- _Work to be completed_:
Across the data below, how many lines have the word "pixels" in them? Respond with the number alone.

[Given data — start]

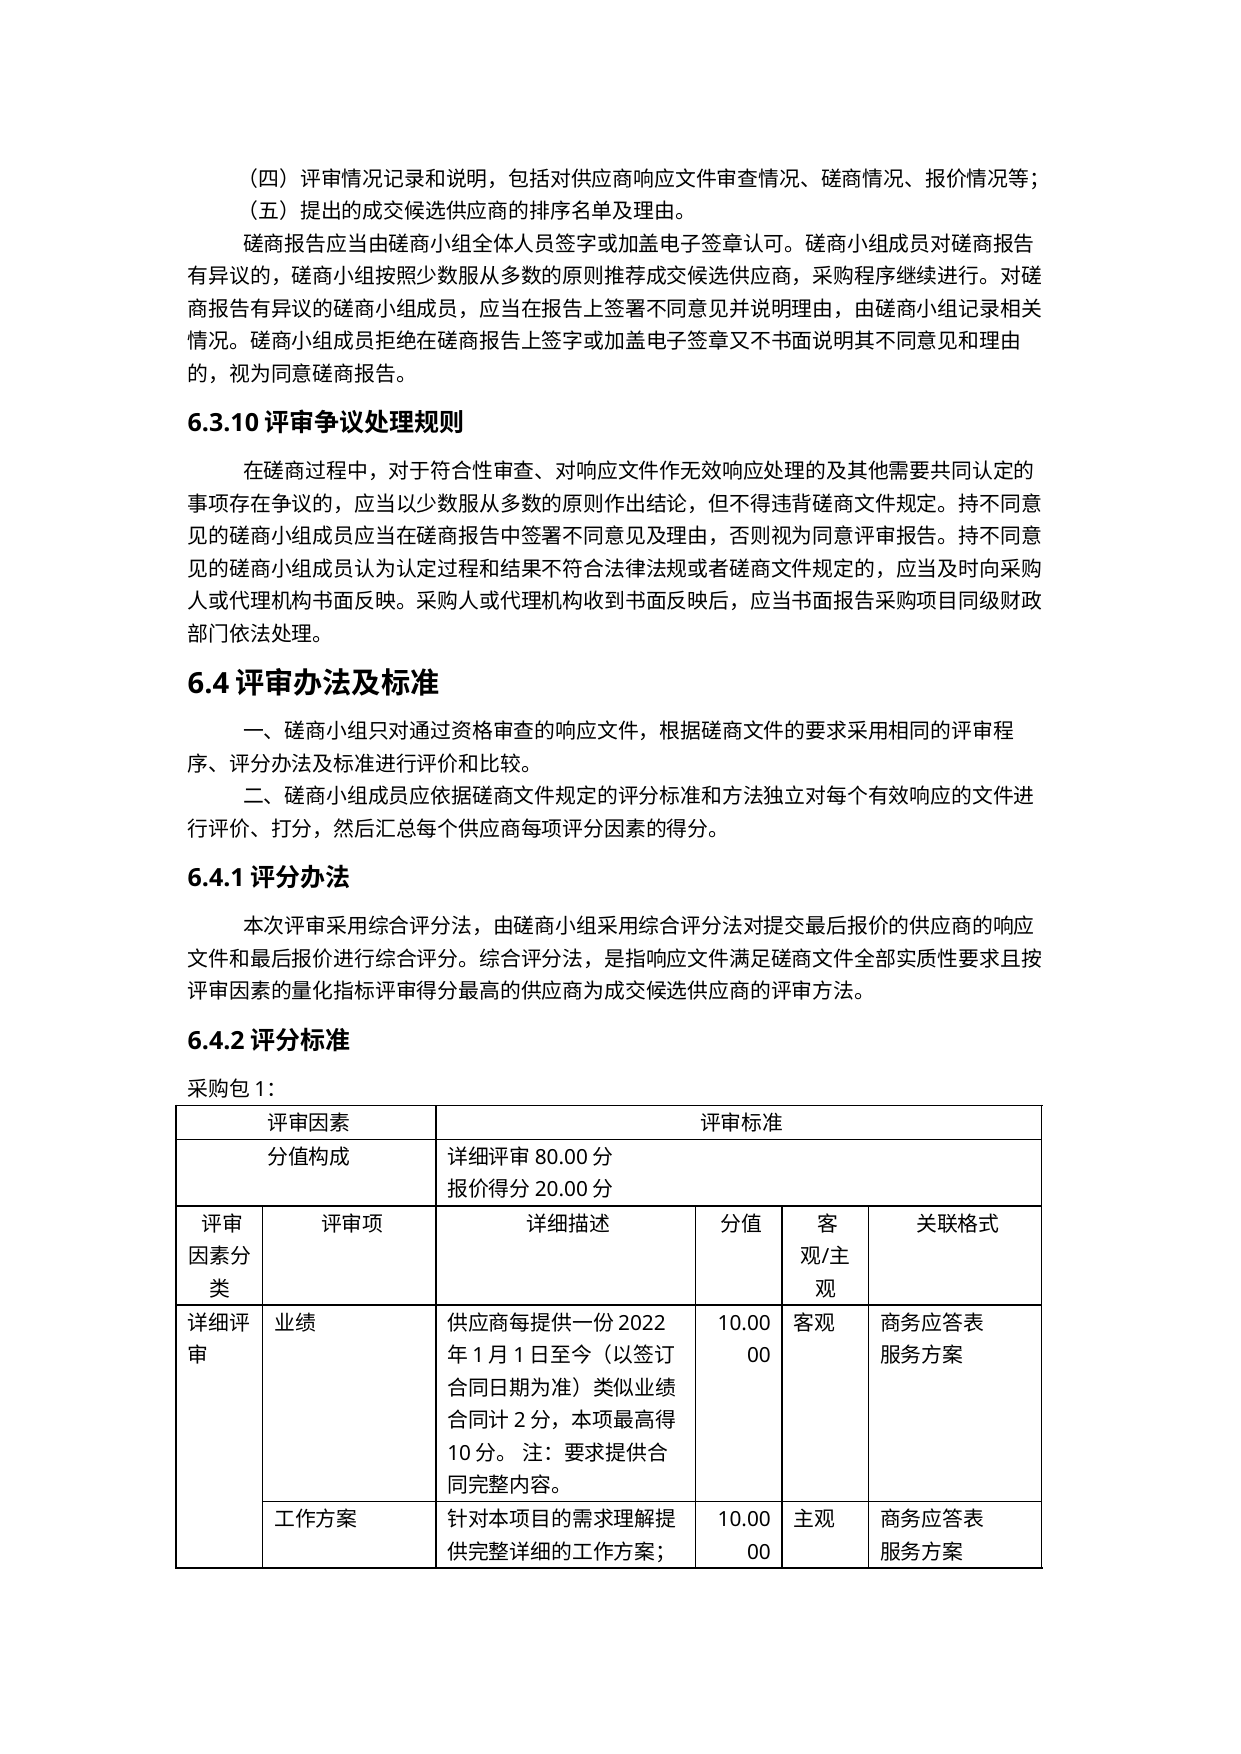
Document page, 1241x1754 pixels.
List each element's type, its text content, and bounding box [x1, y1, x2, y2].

[Given data — finish]
[Given data — start]

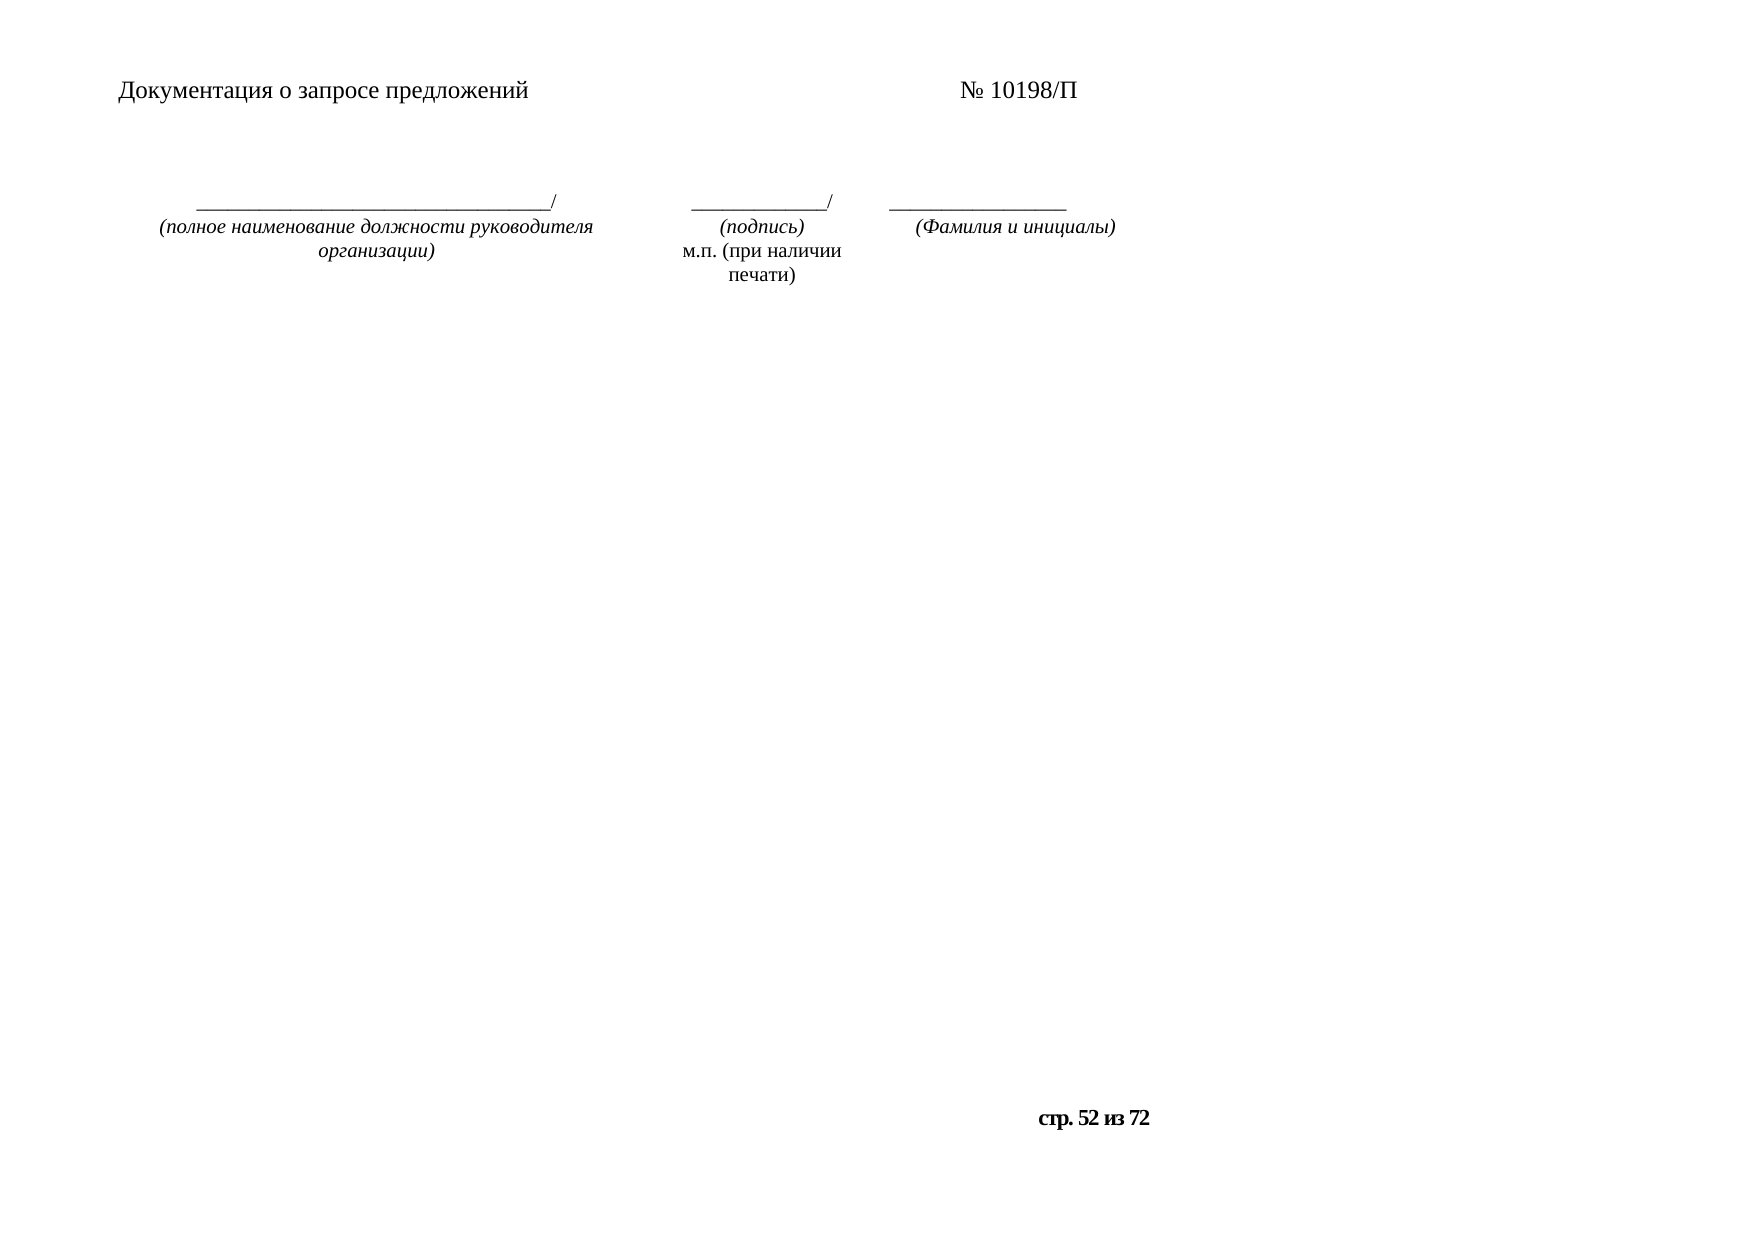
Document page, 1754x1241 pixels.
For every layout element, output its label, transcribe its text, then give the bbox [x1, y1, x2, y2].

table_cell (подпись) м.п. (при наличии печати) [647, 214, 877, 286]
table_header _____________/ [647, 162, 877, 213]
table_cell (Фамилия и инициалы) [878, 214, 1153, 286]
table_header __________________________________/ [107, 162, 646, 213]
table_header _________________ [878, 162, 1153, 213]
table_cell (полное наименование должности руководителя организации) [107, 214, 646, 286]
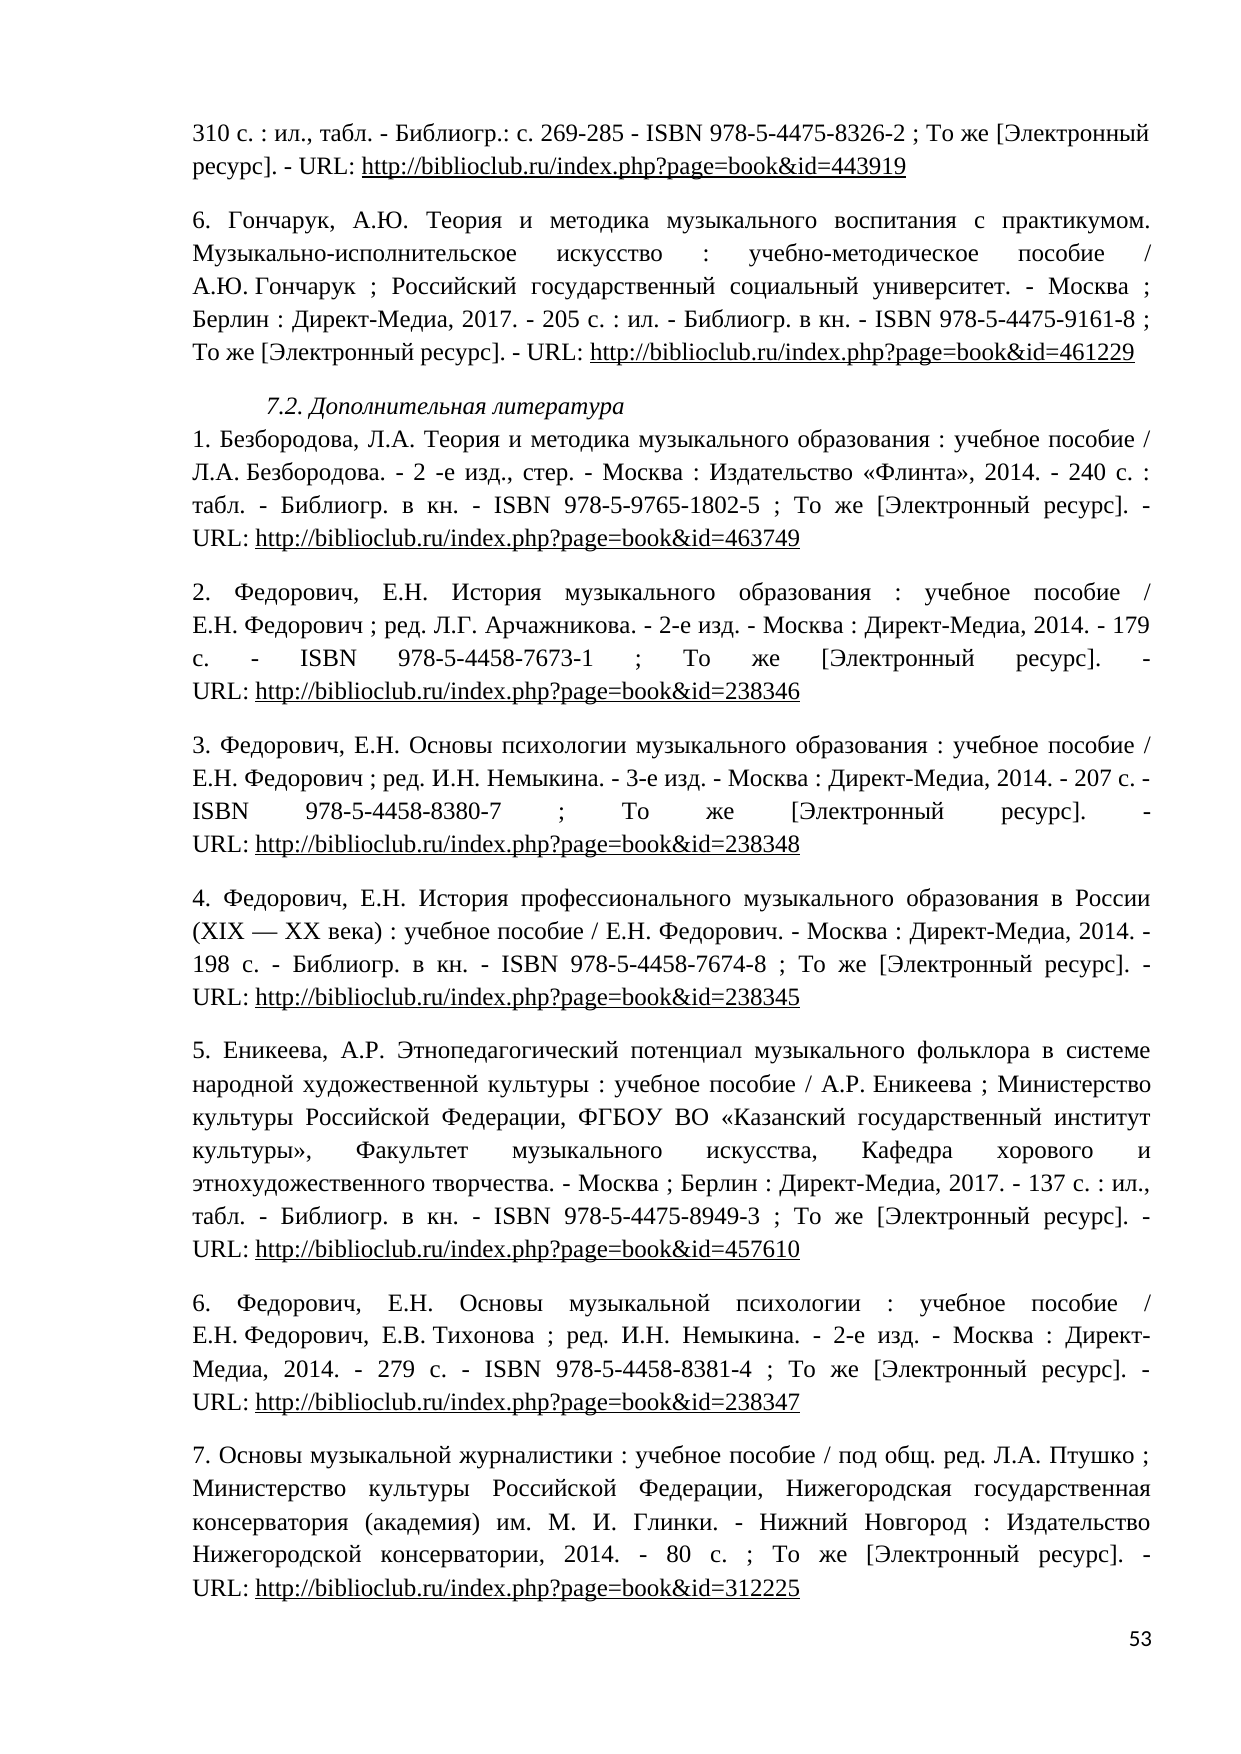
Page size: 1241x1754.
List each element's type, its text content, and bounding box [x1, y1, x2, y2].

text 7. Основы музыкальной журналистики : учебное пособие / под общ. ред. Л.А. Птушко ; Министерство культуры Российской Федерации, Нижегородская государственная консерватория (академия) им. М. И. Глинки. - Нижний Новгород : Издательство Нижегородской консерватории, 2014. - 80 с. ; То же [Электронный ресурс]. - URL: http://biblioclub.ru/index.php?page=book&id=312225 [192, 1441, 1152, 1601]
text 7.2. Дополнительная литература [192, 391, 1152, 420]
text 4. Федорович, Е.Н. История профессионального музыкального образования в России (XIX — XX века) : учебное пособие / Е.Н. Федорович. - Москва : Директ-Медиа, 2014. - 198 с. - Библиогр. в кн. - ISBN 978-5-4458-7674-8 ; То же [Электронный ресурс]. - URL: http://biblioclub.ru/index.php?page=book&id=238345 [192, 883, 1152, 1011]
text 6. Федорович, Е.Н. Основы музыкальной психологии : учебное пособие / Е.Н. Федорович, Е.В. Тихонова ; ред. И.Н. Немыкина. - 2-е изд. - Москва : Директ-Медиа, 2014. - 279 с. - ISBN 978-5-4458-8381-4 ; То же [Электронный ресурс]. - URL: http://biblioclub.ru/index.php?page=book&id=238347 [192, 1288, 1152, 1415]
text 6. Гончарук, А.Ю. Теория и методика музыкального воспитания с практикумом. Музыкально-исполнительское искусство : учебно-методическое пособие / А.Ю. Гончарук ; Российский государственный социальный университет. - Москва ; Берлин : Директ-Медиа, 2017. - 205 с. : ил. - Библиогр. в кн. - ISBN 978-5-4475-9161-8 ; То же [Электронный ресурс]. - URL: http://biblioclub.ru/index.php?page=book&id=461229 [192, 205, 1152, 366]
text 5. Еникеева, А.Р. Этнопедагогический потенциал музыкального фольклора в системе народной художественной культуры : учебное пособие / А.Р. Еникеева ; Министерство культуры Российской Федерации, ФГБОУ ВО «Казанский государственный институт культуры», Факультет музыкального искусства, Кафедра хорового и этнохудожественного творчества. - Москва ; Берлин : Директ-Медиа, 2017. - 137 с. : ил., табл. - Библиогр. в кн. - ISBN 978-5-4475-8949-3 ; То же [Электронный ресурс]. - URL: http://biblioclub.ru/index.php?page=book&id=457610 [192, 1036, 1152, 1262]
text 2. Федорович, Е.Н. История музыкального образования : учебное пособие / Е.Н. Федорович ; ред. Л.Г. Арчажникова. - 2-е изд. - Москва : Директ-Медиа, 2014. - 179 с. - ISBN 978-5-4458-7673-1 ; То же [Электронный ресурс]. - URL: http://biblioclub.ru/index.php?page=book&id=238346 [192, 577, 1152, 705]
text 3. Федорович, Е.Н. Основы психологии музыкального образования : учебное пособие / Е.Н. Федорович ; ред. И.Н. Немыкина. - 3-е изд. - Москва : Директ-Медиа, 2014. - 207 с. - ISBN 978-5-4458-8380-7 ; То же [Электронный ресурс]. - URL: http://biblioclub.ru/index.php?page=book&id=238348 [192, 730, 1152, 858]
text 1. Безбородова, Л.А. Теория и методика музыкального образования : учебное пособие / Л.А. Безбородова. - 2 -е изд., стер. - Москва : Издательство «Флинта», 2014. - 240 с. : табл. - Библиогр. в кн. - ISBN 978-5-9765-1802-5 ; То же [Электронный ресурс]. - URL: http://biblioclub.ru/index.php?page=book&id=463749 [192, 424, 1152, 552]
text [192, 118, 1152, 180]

[Given data — finish]

- _Reply_:
2